Thu, January 03, 2013
CIO — Imagine a small, bustling city with a population of 6,000. Now imagine that the entire population of the city leaves, a new group of citizens arrives and the city trades all the goods and materials it needs to survive for a week—all in a six-hour span.
That's the kind of logistical problem Royal Caribbean International faces every time one cruise ends and another begins. So when I got the chance to visit the staff at Royal Caribbean Cruises Ltd. (NYSE: RCL), both at the IT office and aboard its largest ship, to see how it addresses logistics with software…well, let's just say it wasn't a tough decision.
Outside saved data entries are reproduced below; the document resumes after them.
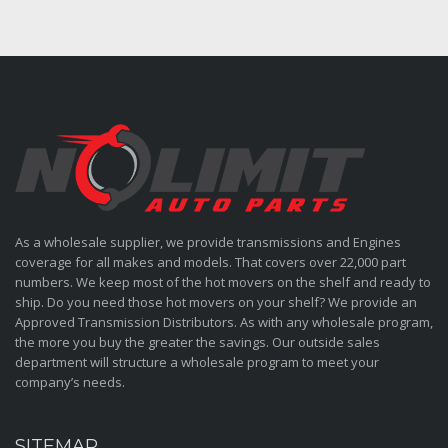
As a wholesale supplier, we provide transmissions and Engines
coverage for all makes and models. That covers over 22,000 part
numbers. We keep most of the hot movers on the shelf and ready to
ship. Do you need those hot movers on your shelf? We provide an
Approved Transmission Distributors. As with any wholesale program,
the more you buy the greater the savings. Our outside sales
department will structure a wholesale program to meet your
company’s needs.
SITEMAP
All Aboard Allure of the Seas: Timing Matters
My visit starts at guest relations when Allure of the Seas is docked in Fort Lauderdale, Fla. I meet Jose Machado, director of software engineering, and James Defendis, an IT manager within software engineering. After a quick trip through customs, we board the gangplank and set foot on the floating city.
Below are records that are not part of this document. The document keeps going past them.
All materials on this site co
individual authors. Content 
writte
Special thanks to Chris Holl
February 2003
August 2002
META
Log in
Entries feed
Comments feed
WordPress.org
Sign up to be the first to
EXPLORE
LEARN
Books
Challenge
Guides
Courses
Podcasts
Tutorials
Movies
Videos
The first thing I learn about the ship's software is the split in ownership of product. STX Europe, the ship's manufacturer, provides all the navigation software; this includes everything in the bridge that covers propulsion, fuel, weather, navigation and so on. Royal Caribbean provides the software to run the hotel, from reservations to guest relations to point-of-sale software at the shops. RCL also needs to provide Internet for guests, email for employees and, among other things, software to count the number of checked-out towels at the pool.
My second observation is just how much technology is integrated into the customer experience. The company is the first I've seen to adapt touchscreen technology for this purpose and not just to create efficiencies at the point of sale. Every floor of the ship has a 32-inch touchscreen that can give interactive directions to guests' staterooms (they just enter a room number), help them find events sorted by time or type or locate the nearest restroom.
Defendis shows me the technology, then explains how RCL built it:
I note how quickly Royal brought the product to market, as I know of few companies that could develop the expertise on emerging Linux touchscreen technologies, integrate them with a database and have them in production right now. Defendis explains that the company outsources development of new and emerging technologies, then takes over maintenance.
Anything a guest can see or touch needs to be new; the company essentially "rents" expertise to accelerate the development process. The applications that will never be seen by guests, on the other hand, including staff email, the reservation system or the towel check-out, have a lower priority, he says. They need to function, and the cost of maintaining them needs to be stay lower than the cost of a rewrite.